**** Records for the exercise

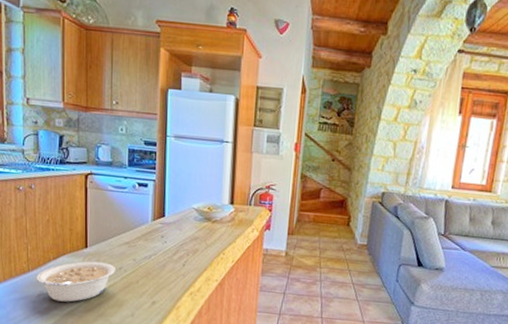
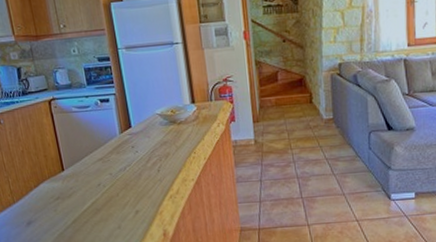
legume: present [36,261,115,302] -> none [22,181,95,226]

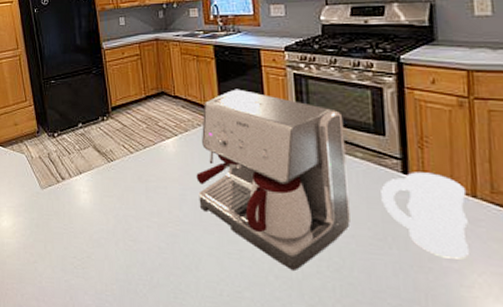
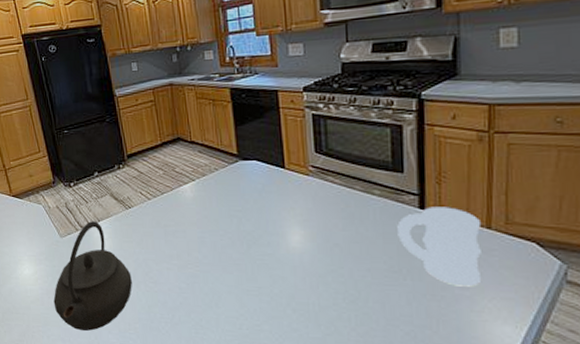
kettle: none [30,173,111,291] -> present [53,221,132,331]
coffee maker: present [196,89,350,270] -> none [215,132,366,303]

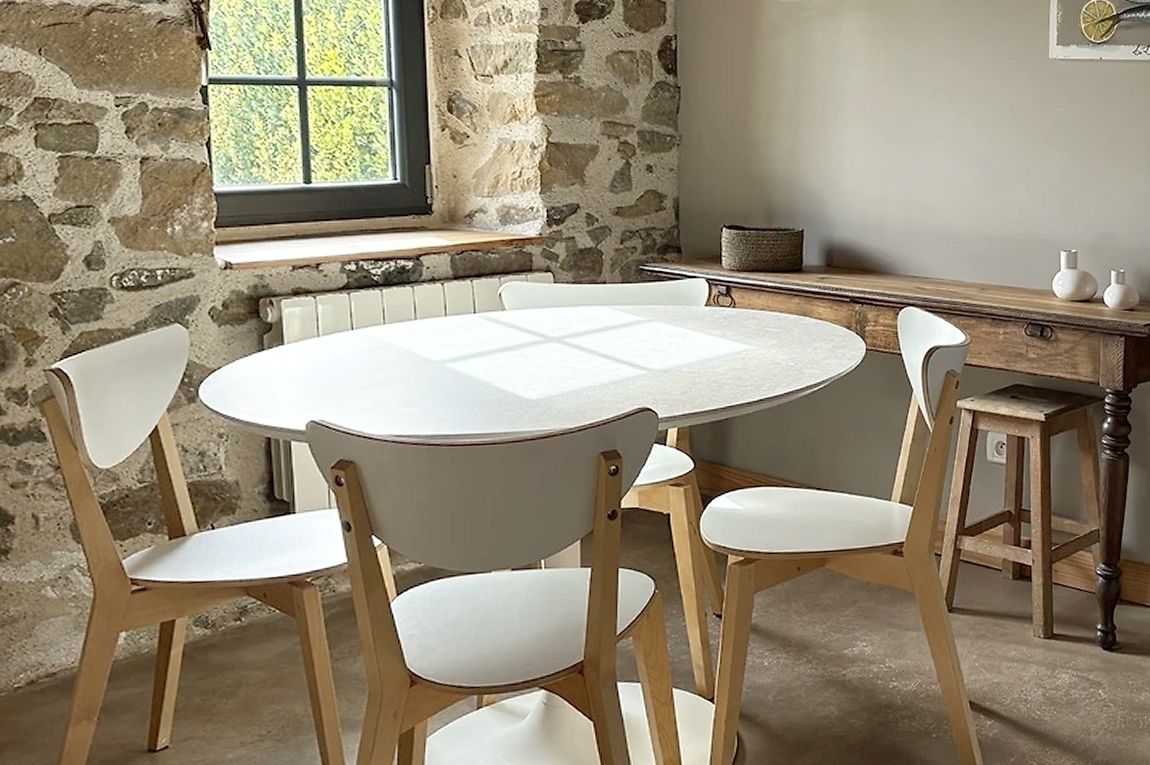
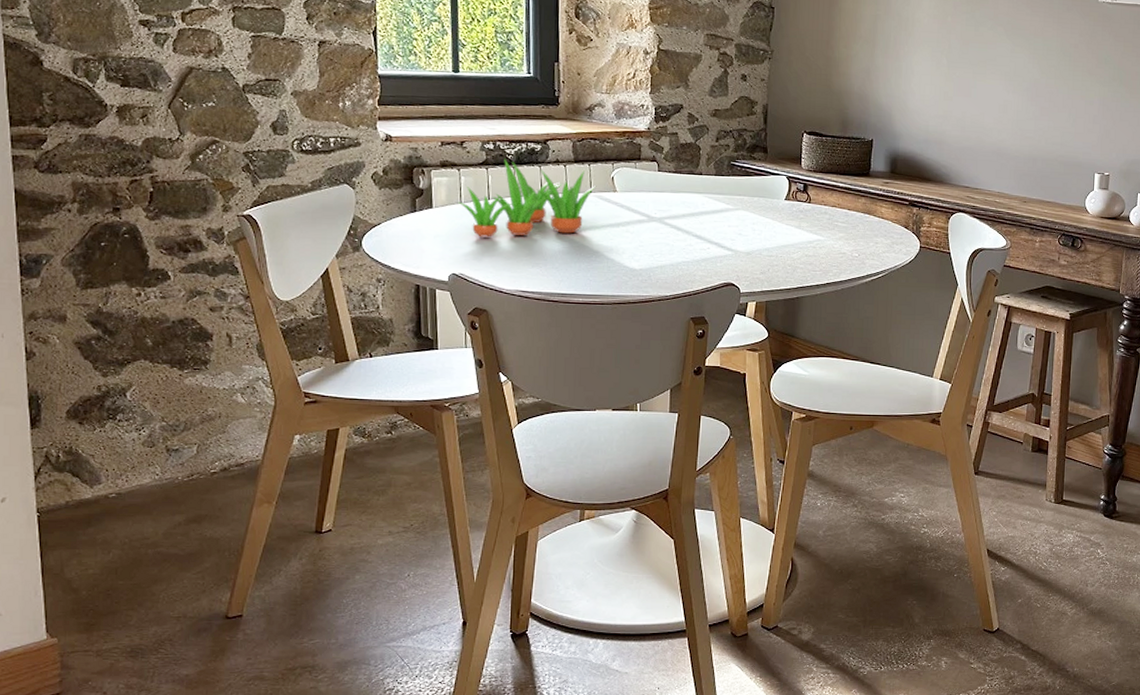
succulent plant: none [314,281,481,375] -> present [457,159,597,238]

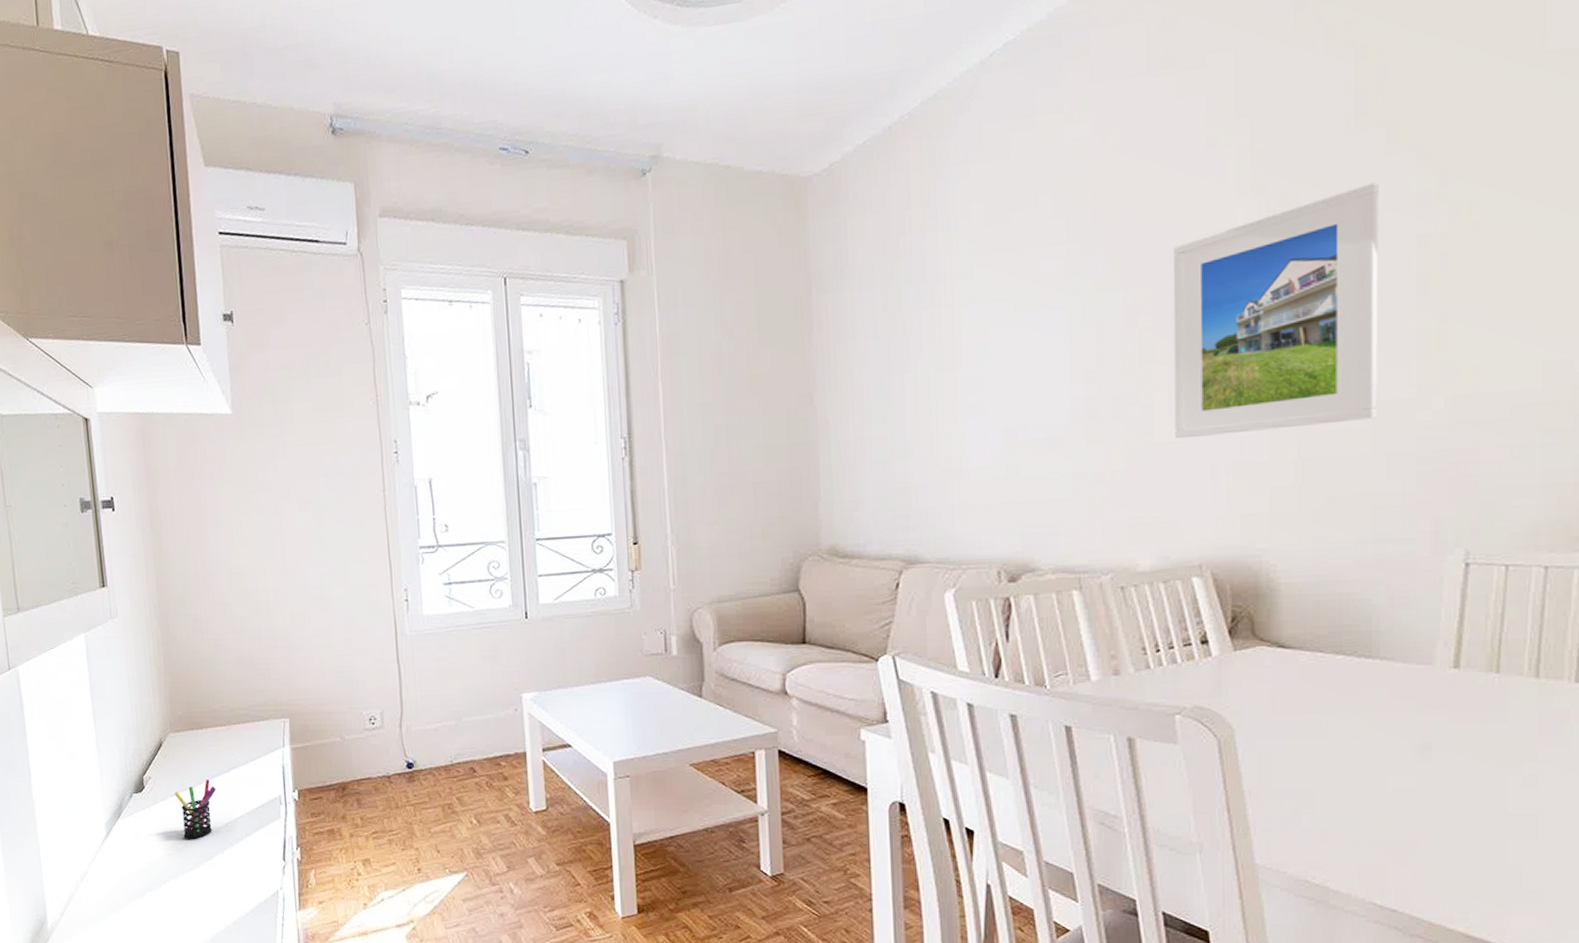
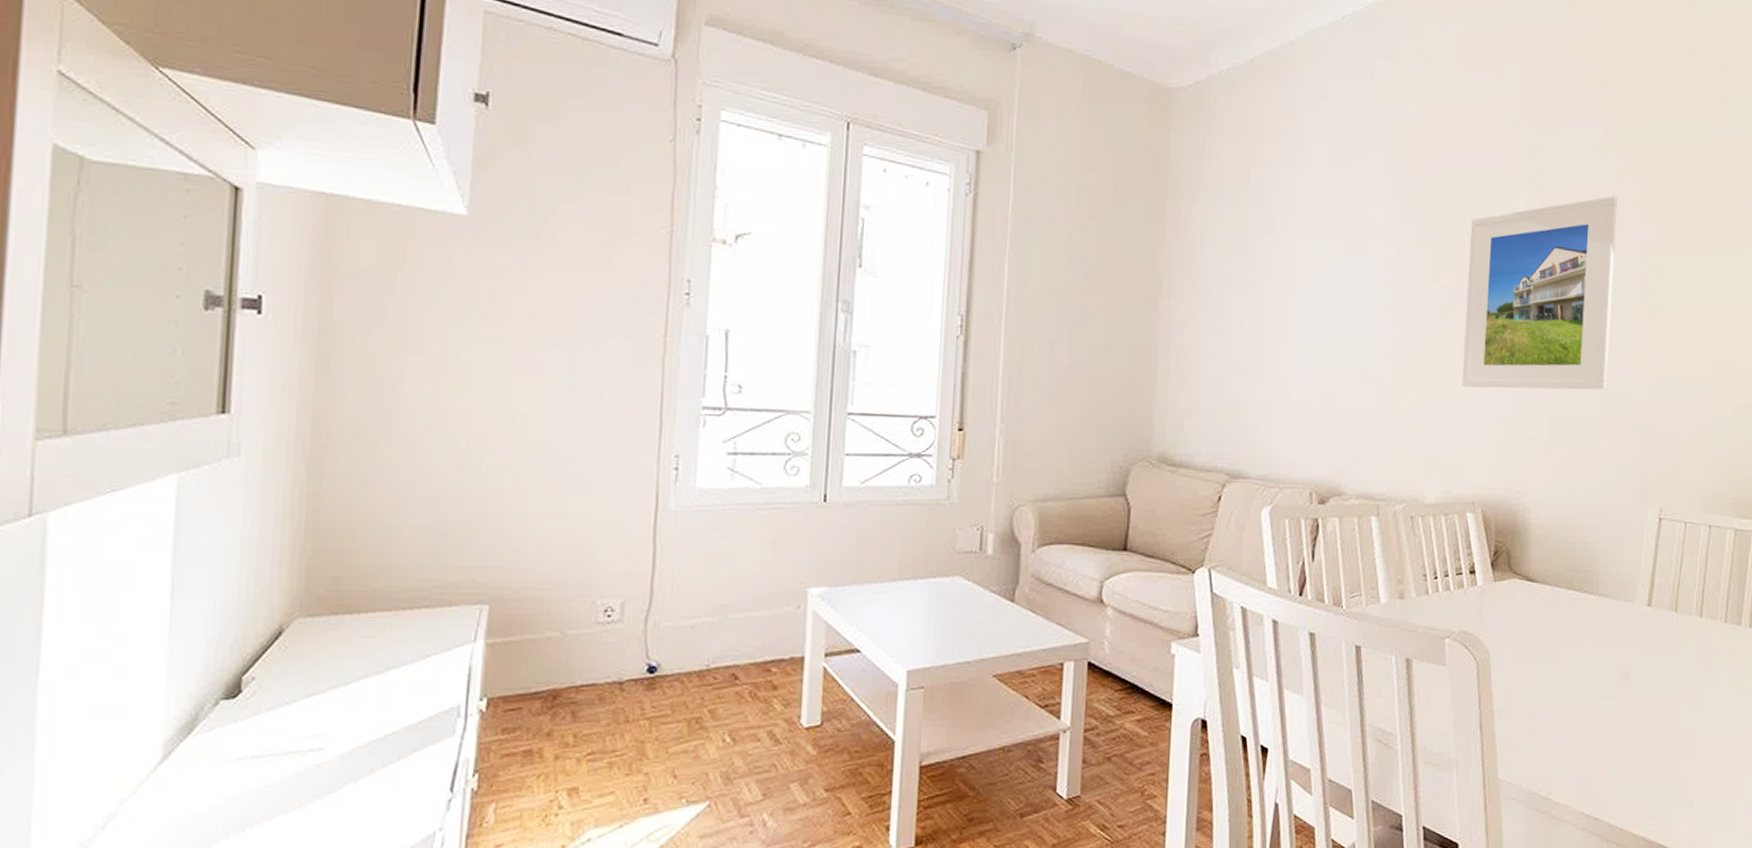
pen holder: present [175,779,217,839] -> none [291,681,361,764]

********

Leave out the pictures and print each record exactly as it stands.

__Response to the task__:
legume: present [36,261,115,302] -> none [22,181,95,226]

kettle: none [30,173,111,291] -> present [53,221,132,331]
coffee maker: present [196,89,350,270] -> none [215,132,366,303]

succulent plant: none [314,281,481,375] -> present [457,159,597,238]

pen holder: present [175,779,217,839] -> none [291,681,361,764]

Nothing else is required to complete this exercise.